(ARBEITSSCHRITTE)
1. Prüfe anhand des Urteilsauszugs, ob die Aussagen (a) bis (c) zutreffen, und belege jedes Ja oder Nein mit den entscheidenden Worten des Urteilsauszugs als wörtlichem Zitat. (a) Die Revision der Staatsanwaltschaft wird verworfen. (b) Die Kosten des Rechtsmittels trägt der Angeklagte. (c) Die Revision stützt sich auf die Rüge der Verletzung materiellen Rechts.
2. Nenne alle Abschnittsangaben unterhalb des Titels im Urteilsauszug, die aus Wörtern bestehen und keinen vollständigen Satz bilden.
3. Kopiere aus dem Urteilsauszug unverändert alles von „Die Kosten des“ bis hinunter zu „hat keinen Erfolg.“.

Öffentliche Verwendung von Kennzeichen eines verbotenen Vereins: Verwendung der Kennzeichen der "Hells Angels" mit hinzugefügtem Hinweis auf eine nicht verbotene Unterabteilung


Tenor

Die Revision der Staatsanwaltschaft gegen das Urteil des [X.] vom 8. März 2016 wird verworfen.

Die Kosten des Rechtsmittels und die dem Angeklagten dadurch entstandenen notwendigen Auslagen trägt die Staatskasse.

Von Rechts wegen

Gründe

1

Das [X.] hat den Angeklagten vom Vorwurf der öffentlichen Verwendung von Kennzeichen eines verbotenen Vereins freigesprochen. Dagegen wendet sich die Staatsanwaltschaft mit ihrer auf die Rüge der Verletzung materiellen Rechts gestützten, vom [X.] nicht vertretenen Revision. Das Rechtsmittel hat keinen Erfolg.

Datenzeilen
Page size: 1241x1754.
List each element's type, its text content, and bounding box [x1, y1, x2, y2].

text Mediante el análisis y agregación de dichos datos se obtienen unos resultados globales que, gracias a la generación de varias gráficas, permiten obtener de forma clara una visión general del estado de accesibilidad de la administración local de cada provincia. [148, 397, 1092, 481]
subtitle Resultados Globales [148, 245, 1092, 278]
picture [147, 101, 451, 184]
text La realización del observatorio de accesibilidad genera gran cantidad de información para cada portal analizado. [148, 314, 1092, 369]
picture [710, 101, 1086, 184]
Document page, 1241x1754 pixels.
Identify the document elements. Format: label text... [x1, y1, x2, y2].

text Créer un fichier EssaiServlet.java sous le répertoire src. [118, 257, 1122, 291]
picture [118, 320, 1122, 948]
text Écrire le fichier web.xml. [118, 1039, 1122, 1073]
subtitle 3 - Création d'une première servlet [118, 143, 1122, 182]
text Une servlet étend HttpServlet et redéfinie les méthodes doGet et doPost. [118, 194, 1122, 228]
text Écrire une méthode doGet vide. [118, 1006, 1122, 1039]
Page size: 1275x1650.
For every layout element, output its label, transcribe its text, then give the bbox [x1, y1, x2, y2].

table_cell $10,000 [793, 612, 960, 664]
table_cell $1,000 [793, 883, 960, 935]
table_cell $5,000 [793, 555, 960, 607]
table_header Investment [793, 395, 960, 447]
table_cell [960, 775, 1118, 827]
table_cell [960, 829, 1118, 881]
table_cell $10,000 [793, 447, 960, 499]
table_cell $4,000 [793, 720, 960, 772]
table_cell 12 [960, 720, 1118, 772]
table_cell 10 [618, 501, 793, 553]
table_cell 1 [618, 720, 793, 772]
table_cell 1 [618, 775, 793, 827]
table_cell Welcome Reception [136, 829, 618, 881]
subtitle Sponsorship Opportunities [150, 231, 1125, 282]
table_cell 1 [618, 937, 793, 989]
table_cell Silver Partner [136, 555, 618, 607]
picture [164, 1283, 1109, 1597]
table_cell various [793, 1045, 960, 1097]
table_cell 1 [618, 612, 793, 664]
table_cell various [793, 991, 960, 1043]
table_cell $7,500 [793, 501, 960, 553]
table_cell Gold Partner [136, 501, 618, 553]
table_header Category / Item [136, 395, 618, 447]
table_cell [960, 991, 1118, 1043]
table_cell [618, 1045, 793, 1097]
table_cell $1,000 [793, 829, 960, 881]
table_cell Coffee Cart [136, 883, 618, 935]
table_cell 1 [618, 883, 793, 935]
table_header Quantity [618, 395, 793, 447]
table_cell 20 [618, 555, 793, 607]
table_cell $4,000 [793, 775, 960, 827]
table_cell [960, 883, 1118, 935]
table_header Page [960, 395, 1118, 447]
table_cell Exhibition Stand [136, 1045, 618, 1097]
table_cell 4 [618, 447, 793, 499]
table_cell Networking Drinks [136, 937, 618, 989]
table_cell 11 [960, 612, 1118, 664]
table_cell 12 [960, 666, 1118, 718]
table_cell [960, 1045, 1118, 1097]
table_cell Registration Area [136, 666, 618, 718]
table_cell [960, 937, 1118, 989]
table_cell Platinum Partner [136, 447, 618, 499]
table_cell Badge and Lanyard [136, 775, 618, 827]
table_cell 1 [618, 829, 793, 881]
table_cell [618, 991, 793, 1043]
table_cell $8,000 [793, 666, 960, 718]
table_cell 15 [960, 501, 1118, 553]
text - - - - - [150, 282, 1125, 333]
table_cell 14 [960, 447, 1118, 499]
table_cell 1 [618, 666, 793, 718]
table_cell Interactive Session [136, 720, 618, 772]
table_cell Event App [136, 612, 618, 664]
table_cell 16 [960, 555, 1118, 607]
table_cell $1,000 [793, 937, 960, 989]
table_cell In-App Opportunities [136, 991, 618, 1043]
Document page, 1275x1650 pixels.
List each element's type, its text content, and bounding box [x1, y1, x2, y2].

(ANTWORTEN JE AUFGABE)
1.
(a) Ja: „Die Revision der Staatsanwaltschaft gegen das Urteil des [X.] vom 8. März 2016 wird verworfen.“
(b) Nein: „Die Kosten des Rechtsmittels und die dem Angeklagten dadurch entstandenen notwendigen Auslagen trägt die Staatskasse.“
(c) Ja: „auf die Rüge der Verletzung materiellen Rechts gestützten“

2. Tenor; Von Rechts wegen; Gründe

3.
Die Kosten des Rechtsmittels und die dem Angeklagten dadurch entstandenen notwendigen Auslagen trägt die Staatskasse.

Von Rechts wegen

Gründe

1

Das [X.] hat den Angeklagten vom Vorwurf der öffentlichen Verwendung von Kennzeichen eines verbotenen Vereins freigesprochen. Dagegen wendet sich die Staatsanwaltschaft mit ihrer auf die Rüge der Verletzung materiellen Rechts gestützten, vom [X.] nicht vertretenen Revision. Das Rechtsmittel hat keinen Erfolg.